The terrible insurgency that sought to dismember Sri Lanka into another Cyprus took a heavy toll in the life, liberty and economic upliftment of all our people. A country that ‘took off’ economically in the post-1977 period leaving most other South Asian nations, including India behind slumped with the eruption of the separatist insurgency. The 1983 riots were a watershed and the Tamil diaspora that the riots triggered was to reverse the strides the country had made, economically.

Today, the diaspora, bitter about what happened, is trying to pull down the country and those remaining in it, including the minorities as sweet revenge. The Northern Province Chief Minister, in whom there was hope of reconciliation and rehabilitation with a Government that was put in place by both the majority and the minorities together, has been a pawn in the hands of this diaspora.

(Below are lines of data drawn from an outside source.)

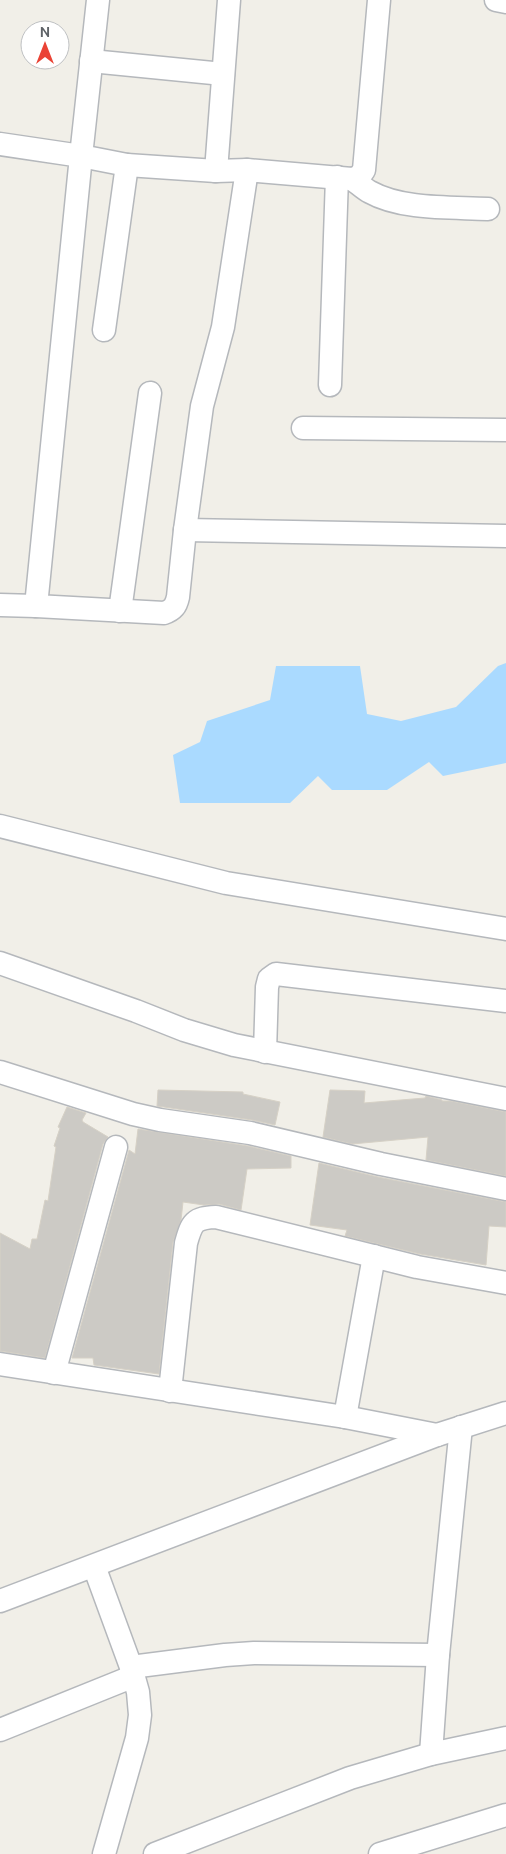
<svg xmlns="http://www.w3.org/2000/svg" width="506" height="1854" font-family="Ubuntu,sans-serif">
	<rect width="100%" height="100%" fill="#f1efe8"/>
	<path fill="#aadaff" d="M506,663V763L443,776L429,762L387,790H332L318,776L290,803H180L173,755L200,742L207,721L270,700L276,666H360L367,714L401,721L456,707L498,666Z"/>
	<g fill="#cccac5" stroke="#d6d1c6">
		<path d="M158,1090L243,1092V1094L280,1102L275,1125L252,1120L157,1106Z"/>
		<path d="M330,1090L365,1091L364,1103L425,1098L426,1096L442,1100V1101H451L506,1112V1176L426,1160L428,1137L352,1144L323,1137Z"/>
		<path d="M67,1107L86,1113L82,1120L83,1122L108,1137L103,1144L45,1358L0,1351V1233L30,1249L32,1239H37L45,1200L48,1201L56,1147L54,1146L60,1128L58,1127Z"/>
		<path d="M138,1129L248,1146L291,1156V1168L247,1169L241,1210L219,1204L204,1205L183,1202L181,1220L173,1242L159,1374L94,1365L93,1358H72L129,1150L135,1154Z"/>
		<path d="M319,1163L378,1177L506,1202V1227L489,1226L486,1265L420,1254L345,1236L347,1230L310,1225Z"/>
	</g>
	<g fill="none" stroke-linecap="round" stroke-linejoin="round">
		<g stroke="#b5b8bc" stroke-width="25">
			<g id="minor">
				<path d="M98,0L81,156L127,165L216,171L247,170L352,179L359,177L364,170L379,0"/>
				<path d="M496,0L506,2"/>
				<path d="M91,61L223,74"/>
				<path d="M0,144L81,156L36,606L164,613C173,610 176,606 178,597L185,530L202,406L223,327L247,170"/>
				<path d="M216,171L229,0"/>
				<path d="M352,179C358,183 364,189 370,192C402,210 452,207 488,209"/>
				<path d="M104,330L127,165"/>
				<path d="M330,385L337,177"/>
				<path d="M303,428L506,430"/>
				<path d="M185,530L506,536"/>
				<path d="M0,605L36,606"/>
				<path d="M120,611L150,393"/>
				<path d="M0,826L226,883L506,929"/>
				<path d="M0,963L136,1011L184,1030L234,1045L506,1099"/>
				<path d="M265,1052L267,987L269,979L276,974L506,1001"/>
				<path d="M0,1072L133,1114L160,1120L250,1133L381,1164L506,1189"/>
				<path d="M0,1364L345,1417L437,1435"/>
				<path d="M54,1373L116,1147"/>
				<path d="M170,1391L186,1243C192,1222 194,1218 216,1217L417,1267L506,1283"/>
				<path d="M345,1417L374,1256"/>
				<path d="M94,1566L131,1667L138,1692L140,1715L137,1738L104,1854"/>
				<path d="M0,1601L437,1435L506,1413"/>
				<path d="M131,1667L225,1655L254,1653L438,1655"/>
				<path d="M0,1730L134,1676"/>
				<path d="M431,1754L438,1655L461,1427"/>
				<path d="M155,1854L350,1778L431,1754L506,1738"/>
				<path d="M380,1854L506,1815"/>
			</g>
		</g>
		<use href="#minor" stroke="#fff" stroke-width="22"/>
	</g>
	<g transform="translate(45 45)"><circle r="24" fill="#ffffff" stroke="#bfc1c3"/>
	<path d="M0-4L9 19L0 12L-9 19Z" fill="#ea4335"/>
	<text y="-8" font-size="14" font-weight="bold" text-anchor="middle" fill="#5f6368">N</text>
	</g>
</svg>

Ask the ordinary people of the North and many will say that the elected representatives of the North are more concerned about Geneva than Jaffna. These people want to get back on their feet having suffered more than anyone else during the war years. The North is replete with new problems; the narcotic ‘Kerala ganja’ to alcoholism to the lack of water to the problems of the fishermen staying at home in the face of Indians poaching in the Palk Strait and the farmers tilling the barren land with little support from the authorities.

On the other hand, Jaffna, the citadel of the North is probably the fastest growing city today outside Colombo as the ‘doing diaspora’ lends a hand to uplift the people as against the ‘talking diaspora’.

The Government has established, or proposes to establish a Task Force, a Truth Commission, a Permanent Office for Missing Persons and signed an International Convention for the protection of All Persons from Enforced Disappearances. The Human Rights Commission must be given more strength, but never should the Government underestimate the undercurrents of the military, which it may need some day in the future.

What the UNHRC wants to do may not be the way forward; it certainly is not the only way to go. It must not make a delicate situation worse and at a time when healing is the best option, opening of old war wounds is not an option for the whole country.